Portanto, retomar o Modelo Divino na prática da evangelização é mais do que um mero retorno a conceitos antigos; é uma jornada em direção à essência transformadora da mensagem cristã. Nossa evangelização deve transcender as fórmulas gastas e abraçar a profundidade das verdades subjacentes ao relacionamento humano com Deus.
Da mesma forma que Deus buscou Adão e Eva no jardim, convidando-os a confrontar sua própria condição e necessidade de redenção, nós também devemos ousar questionar aqueles a quem compartilhamos o Evangelho. Não para acusar, mas para convidar à reflexão profunda sobre a própria humanidade, a distância que o pecado criou entre nós e Deus, e a necessidade urgente de salvação.
A promessa do Descendente da Mulher, que esmagaria a cabeça da serpente, deve ecoar em nossas palavras e ações evangelísticas. Pois, assim como Adão e Eva ansiavam pela vinda daquele que redimiria a humanidade, nossos corações devem pulsar com a expectativa do retorno glorioso de Cristo, que cumprirá plenamente essa promessa e restaurará tudo o que o pecado arruinou.
A mensagem da cruz deve ser proclamada com fervor e compaixão, transmitindo a esperança de que, em meio às nossas inadequações e distâncias, há uma solução divina que nos resgata do abismo do pecado. A expiação de Cristo, o sacrifício perfeito que cobre nossa nudez espiritual, deve ser comunicada como a âncora da nossa redenção. Assim como Deus proveu vestes de pele para Adão e Eva, Ele providenciou o Cordeiro perfeito, cujo sangue nos purifica de todo pecado.

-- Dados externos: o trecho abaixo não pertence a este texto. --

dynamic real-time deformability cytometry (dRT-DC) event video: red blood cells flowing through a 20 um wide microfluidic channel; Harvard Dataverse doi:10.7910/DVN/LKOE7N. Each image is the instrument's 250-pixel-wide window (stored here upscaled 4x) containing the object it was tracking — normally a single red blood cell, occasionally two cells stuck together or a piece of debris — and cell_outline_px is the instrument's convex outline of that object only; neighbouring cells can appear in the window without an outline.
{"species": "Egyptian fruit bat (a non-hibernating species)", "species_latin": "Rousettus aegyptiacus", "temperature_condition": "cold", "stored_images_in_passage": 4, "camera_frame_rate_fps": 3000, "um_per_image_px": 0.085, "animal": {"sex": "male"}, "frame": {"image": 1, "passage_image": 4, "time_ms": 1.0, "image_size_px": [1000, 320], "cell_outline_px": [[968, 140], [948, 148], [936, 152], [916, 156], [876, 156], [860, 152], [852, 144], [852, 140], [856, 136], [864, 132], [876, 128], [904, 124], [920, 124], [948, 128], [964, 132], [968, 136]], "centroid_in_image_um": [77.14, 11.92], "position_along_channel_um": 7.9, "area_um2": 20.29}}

Ao retomar o Modelo Divino na prática da evangelização, estamos convocados a apresentar a verdade completa do Evangelho. Reconhecer a soberania de Deus sobre nossas vidas, aprofundar a compreensão da nossa própria condição de pecadores necessitados e celebrar a graça salvadora de Cristo que nos reconcilia com Deus. Essa não é apenas uma chamada para reexaminar métodos, mas para reviver a mensagem transformadora que, desde o Éden até o Calvário, aponta para a esperança eterna encontrada na cruz de Cristo.